Aim of the exercise:
Copy every line below where the string "rounded" is found.
▼
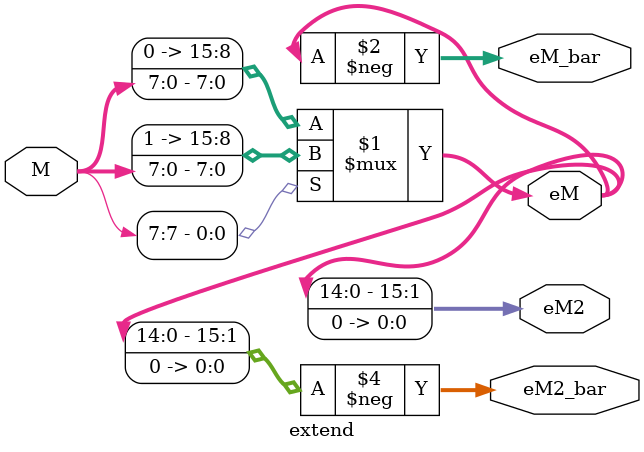
<source format=v>
`timescale 1ns / 1ps


module extend(
input [7:0] M, output [15:0] eM,eM_bar,eM2,eM2_bar  
    );
    assign eM = M[7]?{8'b11111111,M}:{8'b0,M} ; 
    assign eM_bar = -eM; 
    assign eM2 = eM<<1 ; 
    assign eM2_bar= -eM2 ; 
endmodule

</source>
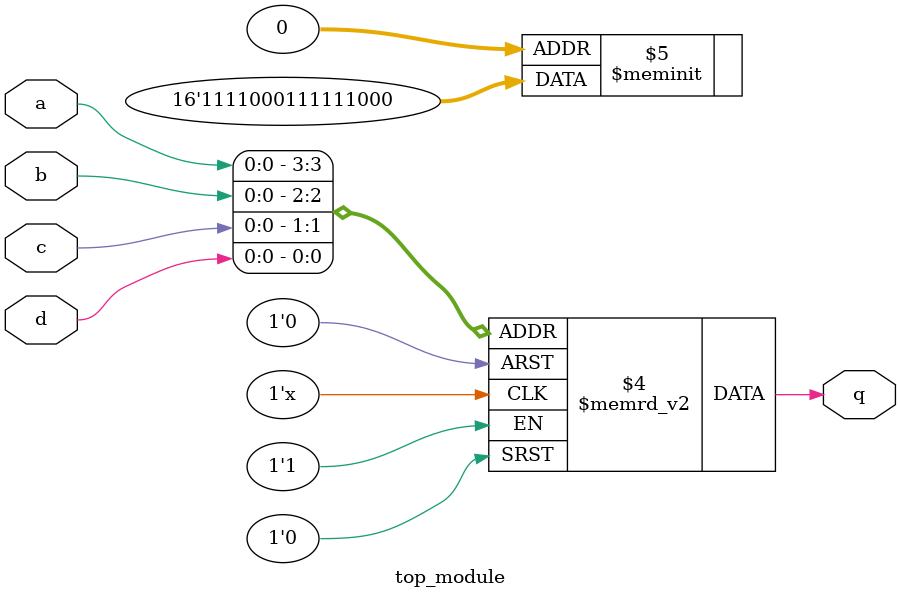
<source format=sv>
module top_module (
    input a, 
    input b, 
    input c, 
    input d,
    output reg q
);

    always @(*) begin
        case({a, b, c, d})
            4'b0000: q = 1'b0;
            4'b0001: q = 1'b0;
            4'b0010: q = 1'b0; // Update
            4'b0011: q = 1'b1;
            4'b0100: q = 1'b1;
            4'b0101: q = 1'b1;
            4'b0110: q = 1'b1;
            4'b0111: q = 1'b1;
            4'b1000: q = 1'b1;
            4'b1001: q = 1'b0;
            4'b1010: q = 1'b0;
            4'b1011: q = 1'b0; // Update
            4'b1100: q = 1'b1;
            4'b1101: q = 1'b1;
            4'b1110: q = 1'b1;
            4'b1111: q = 1'b1;
            default: q = 1'b0;
        endcase
    end
    
endmodule

</source>
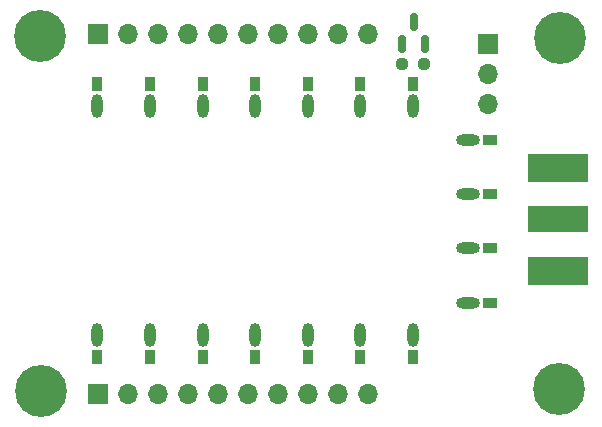
<source format=gbr>
%TF.GenerationSoftware,KiCad,Pcbnew,8.0.4*%
%TF.CreationDate,2024-07-23T12:10:32-05:00*%
%TF.ProjectId,sa8x8-breakout,73613878-382d-4627-9265-616b6f75742e,rev?*%
%TF.SameCoordinates,Original*%
%TF.FileFunction,Soldermask,Top*%
%TF.FilePolarity,Negative*%
%FSLAX46Y46*%
G04 Gerber Fmt 4.6, Leading zero omitted, Abs format (unit mm)*
G04 Created by KiCad (PCBNEW 8.0.4) date 2024-07-23 12:10:32*
%MOMM*%
%LPD*%
G01*
G04 APERTURE LIST*
G04 Aperture macros list*
%AMRoundRect*
0 Rectangle with rounded corners*
0 $1 Rounding radius*
0 $2 $3 $4 $5 $6 $7 $8 $9 X,Y pos of 4 corners*
0 Add a 4 corners polygon primitive as box body*
4,1,4,$2,$3,$4,$5,$6,$7,$8,$9,$2,$3,0*
0 Add four circle primitives for the rounded corners*
1,1,$1+$1,$2,$3*
1,1,$1+$1,$4,$5*
1,1,$1+$1,$6,$7*
1,1,$1+$1,$8,$9*
0 Add four rect primitives between the rounded corners*
20,1,$1+$1,$2,$3,$4,$5,0*
20,1,$1+$1,$4,$5,$6,$7,0*
20,1,$1+$1,$6,$7,$8,$9,0*
20,1,$1+$1,$8,$9,$2,$3,0*%
G04 Aperture macros list end*
%ADD10C,0.700000*%
%ADD11C,4.400000*%
%ADD12RoundRect,0.237500X-0.250000X-0.237500X0.250000X-0.237500X0.250000X0.237500X-0.250000X0.237500X0*%
%ADD13O,2.000000X0.950000*%
%ADD14R,1.300000X0.900000*%
%ADD15R,1.700000X1.700000*%
%ADD16O,1.700000X1.700000*%
%ADD17RoundRect,0.150000X0.150000X-0.587500X0.150000X0.587500X-0.150000X0.587500X-0.150000X-0.587500X0*%
%ADD18O,0.950000X2.000000*%
%ADD19R,0.900000X1.300000*%
%ADD20R,5.080000X2.290000*%
%ADD21R,5.080000X2.420000*%
G04 APERTURE END LIST*
D10*
%TO.C,REF3*%
X130637594Y-103879080D03*
X131120868Y-102712354D03*
X131120868Y-105045806D03*
X132287594Y-102229080D03*
D11*
X132287594Y-103879080D03*
D10*
X132287594Y-105529080D03*
X133454320Y-102712354D03*
X133454320Y-105045806D03*
X133937594Y-103879080D03*
%TD*%
D12*
%TO.C,R1*%
X162897088Y-76219775D03*
X164722088Y-76219775D03*
%TD*%
D13*
%TO.C,J5*%
X168500534Y-96401419D03*
X168500534Y-91801419D03*
X168500534Y-87201419D03*
X168500534Y-82601419D03*
D14*
X170350534Y-96401419D03*
X170350534Y-91801419D03*
X170350534Y-87201419D03*
X170350534Y-82601419D03*
%TD*%
D15*
%TO.C,JP2*%
X170169246Y-74518430D03*
D16*
X170169246Y-77058430D03*
X170169246Y-79598430D03*
%TD*%
D17*
%TO.C,Q1*%
X162913021Y-74502897D03*
X164813021Y-74502897D03*
X163863021Y-72627897D03*
%TD*%
D10*
%TO.C,REF2*%
X174606986Y-73972015D03*
X175090260Y-72805289D03*
X175090260Y-75138741D03*
X176256986Y-72322015D03*
D11*
X176256986Y-73972015D03*
D10*
X176256986Y-75622015D03*
X177423712Y-72805289D03*
X177423712Y-75138741D03*
X177906986Y-73972015D03*
%TD*%
D18*
%TO.C,J4*%
X163803844Y-79743255D03*
X159353844Y-79743255D03*
X154903844Y-79743255D03*
X150453844Y-79743255D03*
X146003844Y-79743255D03*
X141553844Y-79743255D03*
X137103844Y-79743255D03*
D19*
X163803844Y-77893255D03*
X159353844Y-77893255D03*
X154903844Y-77893255D03*
X150453844Y-77893255D03*
X146003844Y-77893255D03*
X141553844Y-77893255D03*
X137103844Y-77893255D03*
%TD*%
D20*
%TO.C,J3*%
X176097887Y-89353425D03*
D21*
X176097887Y-93733425D03*
X176097887Y-84973425D03*
%TD*%
D10*
%TO.C,REF1*%
X130615465Y-73869715D03*
X131098739Y-72702989D03*
X131098739Y-75036441D03*
X132265465Y-72219715D03*
D11*
X132265465Y-73869715D03*
D10*
X132265465Y-75519715D03*
X133432191Y-72702989D03*
X133432191Y-75036441D03*
X133915465Y-73869715D03*
%TD*%
D18*
%TO.C,J6*%
X137101526Y-99132648D03*
X141551526Y-99132648D03*
X146001526Y-99132648D03*
X150451526Y-99132648D03*
X154901526Y-99132648D03*
X159351526Y-99132648D03*
X163801526Y-99132648D03*
D19*
X137101526Y-100982648D03*
X141551526Y-100982648D03*
X146001526Y-100982648D03*
X150451526Y-100982648D03*
X154901526Y-100982648D03*
X159351526Y-100982648D03*
X163801526Y-100982648D03*
%TD*%
D10*
%TO.C,REF4*%
X174500000Y-103728194D03*
X174983274Y-102561468D03*
X174983274Y-104894920D03*
X176150000Y-102078194D03*
D11*
X176150000Y-103728194D03*
D10*
X176150000Y-105378194D03*
X177316726Y-102561468D03*
X177316726Y-104894920D03*
X177800000Y-103728194D03*
%TD*%
D15*
%TO.C,J1*%
X137160000Y-73660000D03*
D16*
X139700000Y-73660000D03*
X142240000Y-73660000D03*
X144780000Y-73660000D03*
X147320000Y-73660000D03*
X149860000Y-73660000D03*
X152400000Y-73660000D03*
X154940000Y-73660000D03*
X157480000Y-73660000D03*
X160020000Y-73660000D03*
%TD*%
D15*
%TO.C,J2*%
X137160000Y-104140000D03*
D16*
X139700000Y-104140000D03*
X142240000Y-104140000D03*
X144780000Y-104140000D03*
X147320000Y-104140000D03*
X149860000Y-104140000D03*
X152400000Y-104140000D03*
X154940000Y-104140000D03*
X157480000Y-104140000D03*
X160020000Y-104140000D03*
%TD*%
M02*

</source>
▲
Response area:
0 Rectangle with rounded corners*
0 Add four circle primitives for the rounded corners*
0 Add four rect primitives between the rounded corners*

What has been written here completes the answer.